No doubt, 2017 will hold as much emotion and sorrow as the past few months have. My hope is that the prayers that we continue to send to Heaven each day, will reach the ears of God and the Blessed Mother and we will find ways to have more moments of peace and more ways to smile as we reflect on the number of memories that we have as a “family of four” from 2016. 

Wishing you all a very blessed and joyful 2017. ♥

2016-look-back

Instagram #bestnine2016 – all our joy and heartache in one photo 

Taking Things Slow

Family, grief, loss, Lucas, Toby

So often we spread ourselves thin with the intention of greatness. We set goals and write “to-do” lists. Many times I run through the evening thinking about all the things to do tomorrow to find its bed time again. Over the past few months I have been making a conscious effort to make the evening time, time to spend with Luke. He is growing up so fast. His vocabulary is multiplying by the day and the things that he’s interested in playing, or watching or reading just amaze me. I want to be a part of that. If that means I become an expert at what Ryder, Chase, Marshall, Rubble, Rocky and Sky are doing, I’m okay with that. I want to remember all of this. And I want to really enjoy it.

evenings-with-luke

It’s November 1. I really can’t believe that. I know everyone gets to November and says that, but I’m saying it for a different reason this year. It’s nearly three months since Toby left this earth. He will be six months old over the Thanksgiving holiday and seven months old right after Christmas. As much as I just talked about being present for Luke and enjoying those moments, these next eight weeks scare me. This will be one of the loneliest holiday seasons for Dan and me. How can we watch all the kids open presents and take pictures and open holiday cards and not just want to pull the covers over our head and cry until January?

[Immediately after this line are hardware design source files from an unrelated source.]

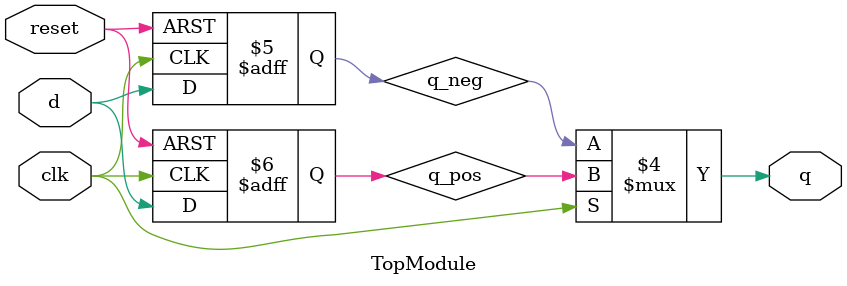
<source format=sv>
module TopModule (
    input logic clk,
    input logic d,
    input logic reset,
    output logic q
);

    logic q_pos, q_neg;

    always_ff @(posedge clk or posedge reset) begin
        if (reset)
            q_pos <= 1'b0;
        else
            q_pos <= d;
    end

    always_ff @(negedge clk or posedge reset) begin
        if (reset)
            q_neg <= 1'b0;
        else
            q_neg <= d;
    end

    always_comb begin
        q = clk ? q_pos : q_neg;
    end

endmodule
</source>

I know I’ve said it before, but fall has always been my favorite season. So many fun things happen in the fall, but this year I’m just sad and angry. I’m sure people would say “you have a right to be” or “no one expects anything from either of you” but those statements make me angrier. I’m angry because I won’t experience Luke & Toby enjoying Christmas together, or Luke showing Toby his presents, or photos of our family of four – with Toby physically here. These feelings of anger have been consuming my days lately. I can let go of a little bit of the overwhelming feeling by writing and letting it out. But I can’t let it all go. Maybe it’s not the right thing to do, but we’ve been told by so many “there is no right thing now.”

Thinking of his beautiful blue eyes makes my throat tighten and my eyes well. Whenever I leave the house now, or do something out of routine, I find myself telling him where we’re going, or how long we’ll be gone “We’re just going to work today.” Or “We’re going outside to play with Luke – you can come too.” I’ve been told that he’s not in any one spot – he’s not in his room, he’s not at the cemetery, but maybe, for now, those are the places that I want him to be. The places I feel closest to him. The places I can talk to him and cry for him. The places that I can touch something of his or smell something that may still have a hint of his newborn smell on it. Right now that’s all I have to cling to – that some part of Toby is there – and that he knows where we are and what we’re doing and that we’ll never do anything without wishing he was there with us. Our family of four.